Description:
when more values in an in list than eq_range_index_dive_limit, the query execution plan seems ignore index unconditionally.
which will cause performance problem.
How to repeat:
CREATE TABLE `large` (
`id` bigint unsigned NOT NULL,
`data` varchar(100) COLLATE utf8mb4_general_ci DEFAULT NULL,
KEY `id` (`id`)
) ENGINE=InnoDB DEFAULT CHARSET=utf8mb4 COLLATE=utf8mb4_general_ci;
insert into large values (1,rand()),(2,rand()),(3,rand()),(4,rand()),(5,rand()),(6,rand()),(7,rand()),(8,rand()),(9,rand()),(10,rand());
insert into large select 100,rand() from large; -- repeat 10 times to create some data in table.
analyze table large;
set session eq_range_index_dive_limit=200;
explain select sum(data) from large where id in (1,2,3,4,5,6,7,8,9,10) and id between 1 and 10;
the result is :
+----+-------------+-------+------------+-------+---------------+------+---------+------+------+----------+-----------------------+
| id | select_type | table | partitions | type | possible_keys | key | key_len | ref | rows | filtered | Extra |
+----+-------------+-------+------------+-------+---------------+------+---------+------+------+----------+-----------------------+
| 1 | SIMPLE | large | NULL | range | id | id | 8 | NULL | 10 | 100.00 | Using index condition |
+----+-------------+-------+------------+-------+---------------+------+---------+------+------+----------+-----------------------+
which is fine.
set session eq_range_index_dive_limit=5; -- make it less than the numbers in the in list
explain select sum(data) from large where id in (1,2,3,4,5,6,7,8,9,10) and id between 1 and 10;
the result is :
+----+-------------+-------+------------+------+---------------+------+---------+------+------+----------+-------------+
| id | select_type | table | partitions | type | possible_keys | key | key_len | ref | rows | filtered | Extra |
+----+-------------+-------+------------+------+---------------+------+---------+------+------+----------+-------------+
| 1 | SIMPLE | large | NULL | ALL | id | NULL | NULL | NULL | 9853 | 83.32 | Using where |
+----+-------------+-------+------------+------+---------------+------+---------+------+------+----------+-------------+
which shows a full table scan.
test it:
set session long_query_time=0;
select sum(data) from large where id in (1,2,3,4,5,6,7,8,9,10) and id between 1 and 10;
slowlog confirms that sql scans a lot rows:
# Time: 2024-04-29T17:43:21.446726+08:00
# User@Host: root[root] @ localhost [] Id: 11
# Query_time: 0.004150 Lock_time: 0.000002 Rows_sent: 1 Rows_examined: 10242
SET timestamp=1714383801;
select sum(data) from large where id in (1,2,3,4,5,6,7,8,9,10) and id between 1 and 10;
without in list, the sql will use the "between and" as an index condition to filter data.
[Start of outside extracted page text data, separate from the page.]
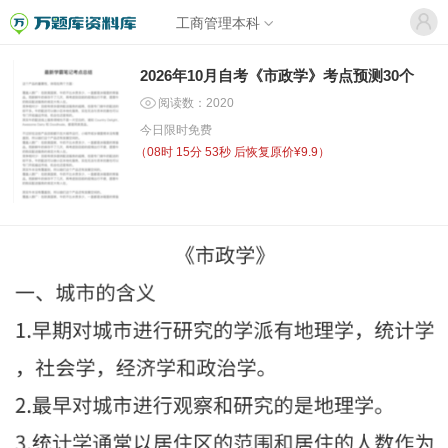
工商管理本科
2026年10月自考《市政学》考点预测30个
阅读数：2020
今日限时免费
（
08时 15分 53秒
后恢复原价¥9.9）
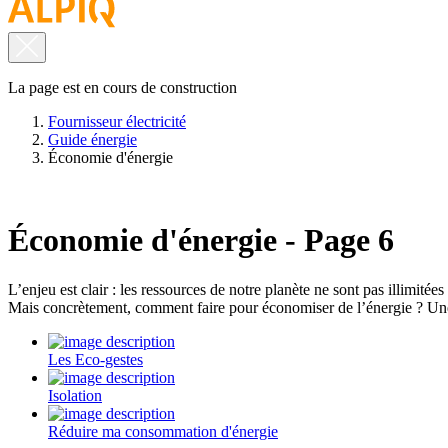
La page est en cours de construction
Fournisseur électricité
Guide énergie
Économie d'énergie
Économie d'énergie - Page 6
L’enjeu est clair : les ressources de notre planète ne sont pas illimité
Mais concrètement, comment faire pour économiser de l’énergie ? Une 
Les Eco-gestes
Isolation
Réduire ma consommation d'énergie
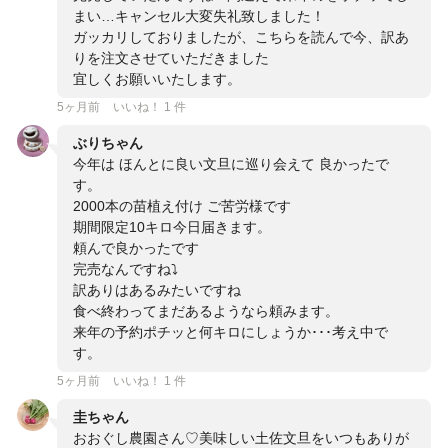
まい…キャンセル大変失礼致しました！
ガッカリしておりましたが、こちらを読んで今、訳あ
りを注文させていただきました
宜しくお願いいたします。
5ヶ月前
いいね！ 1 件
ぶりちゃん
今年は ほんとに良い文旦に巡り会えて 良かったで
す。
2000本の苗植え付け ご苦労様です
期間限定10キロ今日届きます。
頼んで良かったです
完売なんですね⤵️
訳ありはあるみたいですね
食べ終わってまだあるようなら頼みます。
来年の予約ポチッと何キロにしょうか･･･考え中で
す。
5ヶ月前
いいね！ 1 件
圭ちゃん
おおぐし農園さん♡美味しい土佐文旦をいつもありが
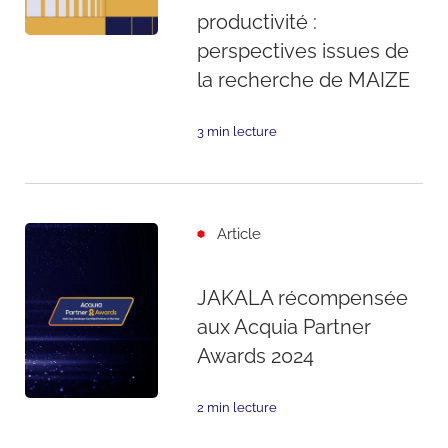
productivité :
perspectives issues de
la recherche de MAIZE
3 min lecture
Article
JAKALA récompensée
aux Acquia Partner
Awards 2024
2 min lecture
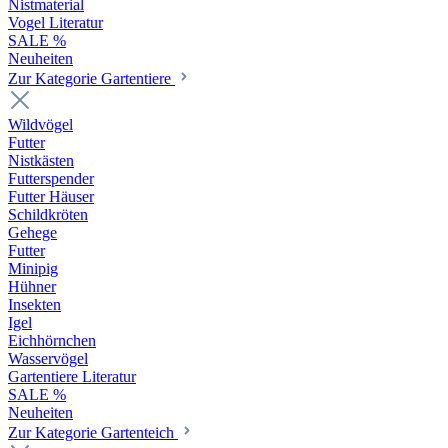
Nistmaterial
Vogel Literatur
SALE %
Neuheiten
Zur Kategorie Gartentiere
Wildvögel
Futter
Nistkästen
Futterspender
Futter Häuser
Schildkröten
Gehege
Futter
Minipig
Hühner
Insekten
Igel
Eichhörnchen
Wasservögel
Gartentiere Literatur
SALE %
Neuheiten
Zur Kategorie Gartenteich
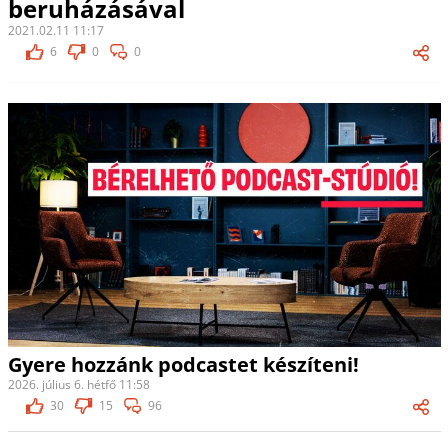
beruházásával
2021.02.11 11:17
6
0
0
Gyere hozzánk podcastet készíteni!
2026. július 6. hétfő 11:58
30
15
96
+----+-------------+-------+------------+-------+---------------+------+---------+------+------+----------+-----------------------+
| id | select_type | table | partitions | type | possible_keys | key | key_len | ref | rows | filtered | Extra |
+----+-------------+-------+------------+-------+---------------+------+---------+------+------+----------+-----------------------+
| 1 | SIMPLE | large | NULL | range | id | id | 8 | NULL | 10 | 100.00 | Using index condition |
+----+-------------+-------+------------+-------+---------------+------+---------+------+------+----------+-----------------------+
# Time: 2024-04-29T17:47:10.633367+08:00
# User@Host: root[root] @ localhost [] Id: 11
# Query_time: 0.000265 Lock_time: 0.000003 Rows_sent: 1 Rows_examined: 10
SET timestamp=1714384030;
select sum(data) from large where id between 1 and 10;
Suggested fix:
when eq_range_index_dive_limit exceeded, there is an chance that other conditions can take effect, index should not ignored unconditionally.